Under this line are the records; write out word for word the part that begins at the line containing "X89000000Y-75380000D03*" and ends at the line containing "X151860000Y-66500000D03*", and no more.
==== Given information ====
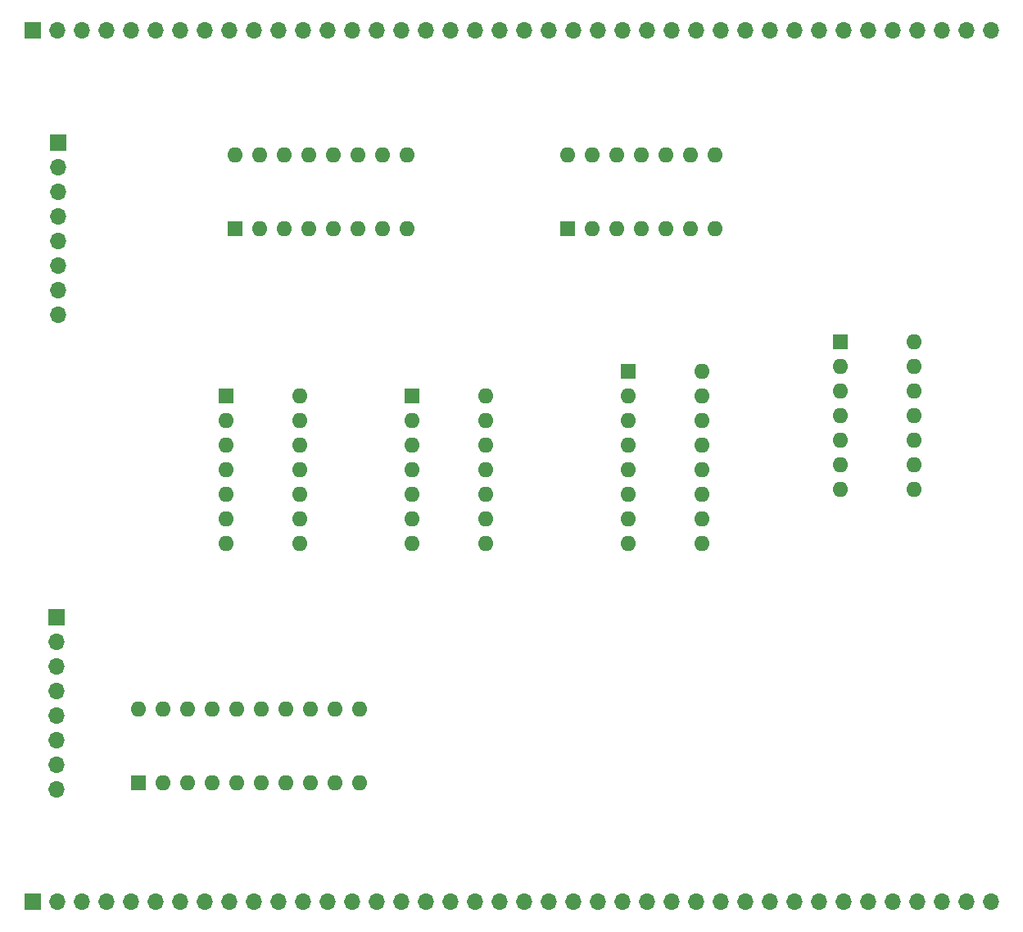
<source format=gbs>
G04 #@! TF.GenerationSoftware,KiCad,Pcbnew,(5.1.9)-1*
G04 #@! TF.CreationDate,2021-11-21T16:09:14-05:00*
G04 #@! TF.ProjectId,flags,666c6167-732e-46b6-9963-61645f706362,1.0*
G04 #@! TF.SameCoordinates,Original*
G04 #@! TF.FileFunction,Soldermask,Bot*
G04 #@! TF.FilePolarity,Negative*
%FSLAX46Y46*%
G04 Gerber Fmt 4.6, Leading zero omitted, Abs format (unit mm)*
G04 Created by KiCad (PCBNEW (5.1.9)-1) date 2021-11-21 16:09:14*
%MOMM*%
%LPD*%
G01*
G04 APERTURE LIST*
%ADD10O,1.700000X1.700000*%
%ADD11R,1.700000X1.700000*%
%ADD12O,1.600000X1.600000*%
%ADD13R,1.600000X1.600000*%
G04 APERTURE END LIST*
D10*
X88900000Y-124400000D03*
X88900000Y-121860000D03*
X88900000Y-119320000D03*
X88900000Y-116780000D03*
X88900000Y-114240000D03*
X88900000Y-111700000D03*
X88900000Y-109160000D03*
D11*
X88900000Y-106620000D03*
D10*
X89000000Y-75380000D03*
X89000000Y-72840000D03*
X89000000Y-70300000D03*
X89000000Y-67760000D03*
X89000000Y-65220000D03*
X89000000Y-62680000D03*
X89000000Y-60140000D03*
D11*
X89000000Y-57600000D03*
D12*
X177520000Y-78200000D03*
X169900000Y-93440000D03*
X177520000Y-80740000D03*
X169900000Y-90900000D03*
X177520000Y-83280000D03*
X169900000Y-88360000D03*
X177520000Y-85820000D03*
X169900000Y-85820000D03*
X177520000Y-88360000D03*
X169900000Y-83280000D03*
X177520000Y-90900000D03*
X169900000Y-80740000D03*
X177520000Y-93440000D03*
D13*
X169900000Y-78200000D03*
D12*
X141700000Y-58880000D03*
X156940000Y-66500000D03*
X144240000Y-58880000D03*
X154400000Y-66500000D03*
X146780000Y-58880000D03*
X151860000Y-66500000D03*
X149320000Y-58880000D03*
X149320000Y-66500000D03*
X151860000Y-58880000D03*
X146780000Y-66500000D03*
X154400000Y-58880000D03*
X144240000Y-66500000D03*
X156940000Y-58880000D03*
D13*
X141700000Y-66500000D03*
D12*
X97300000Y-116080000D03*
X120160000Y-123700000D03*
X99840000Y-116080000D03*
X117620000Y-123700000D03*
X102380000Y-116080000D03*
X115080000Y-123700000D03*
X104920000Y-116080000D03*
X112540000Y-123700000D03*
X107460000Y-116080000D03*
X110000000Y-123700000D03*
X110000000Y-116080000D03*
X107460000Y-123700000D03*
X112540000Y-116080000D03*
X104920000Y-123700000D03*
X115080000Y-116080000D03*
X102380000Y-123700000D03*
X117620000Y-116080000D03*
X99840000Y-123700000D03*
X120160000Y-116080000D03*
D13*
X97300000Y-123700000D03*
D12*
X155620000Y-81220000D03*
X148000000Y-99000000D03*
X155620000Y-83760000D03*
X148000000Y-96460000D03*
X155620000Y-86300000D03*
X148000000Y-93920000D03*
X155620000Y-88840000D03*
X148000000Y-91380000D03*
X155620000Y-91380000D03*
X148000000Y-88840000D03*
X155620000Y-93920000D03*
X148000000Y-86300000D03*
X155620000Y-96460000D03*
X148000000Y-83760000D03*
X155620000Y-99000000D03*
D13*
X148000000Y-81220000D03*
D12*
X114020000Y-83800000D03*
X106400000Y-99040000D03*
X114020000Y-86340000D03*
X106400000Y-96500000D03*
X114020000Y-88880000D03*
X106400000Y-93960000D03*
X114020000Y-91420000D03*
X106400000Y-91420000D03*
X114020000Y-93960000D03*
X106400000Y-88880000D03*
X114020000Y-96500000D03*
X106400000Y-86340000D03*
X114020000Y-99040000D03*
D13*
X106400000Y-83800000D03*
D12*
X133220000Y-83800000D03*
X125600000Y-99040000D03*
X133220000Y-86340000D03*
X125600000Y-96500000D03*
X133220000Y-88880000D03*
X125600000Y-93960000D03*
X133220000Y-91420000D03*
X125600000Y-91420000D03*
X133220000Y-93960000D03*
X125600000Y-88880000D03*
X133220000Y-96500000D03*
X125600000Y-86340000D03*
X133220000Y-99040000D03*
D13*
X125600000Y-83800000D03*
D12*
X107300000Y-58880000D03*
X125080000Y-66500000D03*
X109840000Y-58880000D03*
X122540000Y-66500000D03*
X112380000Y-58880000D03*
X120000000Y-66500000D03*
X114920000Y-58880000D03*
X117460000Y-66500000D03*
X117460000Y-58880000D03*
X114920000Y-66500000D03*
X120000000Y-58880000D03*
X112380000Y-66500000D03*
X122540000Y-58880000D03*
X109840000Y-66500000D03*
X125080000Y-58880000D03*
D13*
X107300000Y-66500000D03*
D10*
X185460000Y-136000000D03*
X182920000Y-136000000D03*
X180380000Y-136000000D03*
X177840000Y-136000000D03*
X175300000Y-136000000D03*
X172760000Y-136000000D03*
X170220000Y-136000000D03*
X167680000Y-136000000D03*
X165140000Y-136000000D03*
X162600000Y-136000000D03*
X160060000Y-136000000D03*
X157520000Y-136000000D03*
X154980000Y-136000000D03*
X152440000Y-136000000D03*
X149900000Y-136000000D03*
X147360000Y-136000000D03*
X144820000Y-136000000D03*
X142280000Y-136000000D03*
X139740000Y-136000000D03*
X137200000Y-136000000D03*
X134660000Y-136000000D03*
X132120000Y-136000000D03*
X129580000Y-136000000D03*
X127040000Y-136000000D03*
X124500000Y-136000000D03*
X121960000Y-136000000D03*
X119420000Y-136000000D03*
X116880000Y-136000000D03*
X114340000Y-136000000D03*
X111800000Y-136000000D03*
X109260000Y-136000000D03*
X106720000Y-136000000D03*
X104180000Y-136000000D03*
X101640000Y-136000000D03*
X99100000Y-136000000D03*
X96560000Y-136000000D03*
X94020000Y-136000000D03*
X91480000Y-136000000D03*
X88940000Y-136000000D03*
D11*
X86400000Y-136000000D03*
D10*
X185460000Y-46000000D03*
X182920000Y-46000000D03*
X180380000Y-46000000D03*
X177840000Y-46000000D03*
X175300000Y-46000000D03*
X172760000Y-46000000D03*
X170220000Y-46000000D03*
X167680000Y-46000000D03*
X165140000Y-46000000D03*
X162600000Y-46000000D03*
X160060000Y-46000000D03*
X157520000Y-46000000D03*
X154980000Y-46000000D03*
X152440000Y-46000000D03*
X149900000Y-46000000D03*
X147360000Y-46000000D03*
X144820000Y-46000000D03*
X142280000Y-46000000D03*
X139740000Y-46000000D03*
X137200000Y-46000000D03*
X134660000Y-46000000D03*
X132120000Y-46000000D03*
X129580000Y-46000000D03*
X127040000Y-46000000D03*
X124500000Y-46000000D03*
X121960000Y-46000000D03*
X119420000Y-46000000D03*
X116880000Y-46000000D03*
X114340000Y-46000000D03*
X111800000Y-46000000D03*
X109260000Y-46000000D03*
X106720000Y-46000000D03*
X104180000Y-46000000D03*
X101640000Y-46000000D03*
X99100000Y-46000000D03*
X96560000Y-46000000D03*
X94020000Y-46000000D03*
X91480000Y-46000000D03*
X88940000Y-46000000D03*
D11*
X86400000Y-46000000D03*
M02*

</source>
====
> [Exercise result]
X89000000Y-75380000D03*
X89000000Y-72840000D03*
X89000000Y-70300000D03*
X89000000Y-67760000D03*
X89000000Y-65220000D03*
X89000000Y-62680000D03*
X89000000Y-60140000D03*
D11*
X89000000Y-57600000D03*
D12*
X177520000Y-78200000D03*
X169900000Y-93440000D03*
X177520000Y-80740000D03*
X169900000Y-90900000D03*
X177520000Y-83280000D03*
X169900000Y-88360000D03*
X177520000Y-85820000D03*
X169900000Y-85820000D03*
X177520000Y-88360000D03*
X169900000Y-83280000D03*
X177520000Y-90900000D03*
X169900000Y-80740000D03*
X177520000Y-93440000D03*
D13*
X169900000Y-78200000D03*
D12*
X141700000Y-58880000D03*
X156940000Y-66500000D03*
X144240000Y-58880000D03*
X154400000Y-66500000D03*
X146780000Y-58880000D03*
X151860000Y-66500000D03*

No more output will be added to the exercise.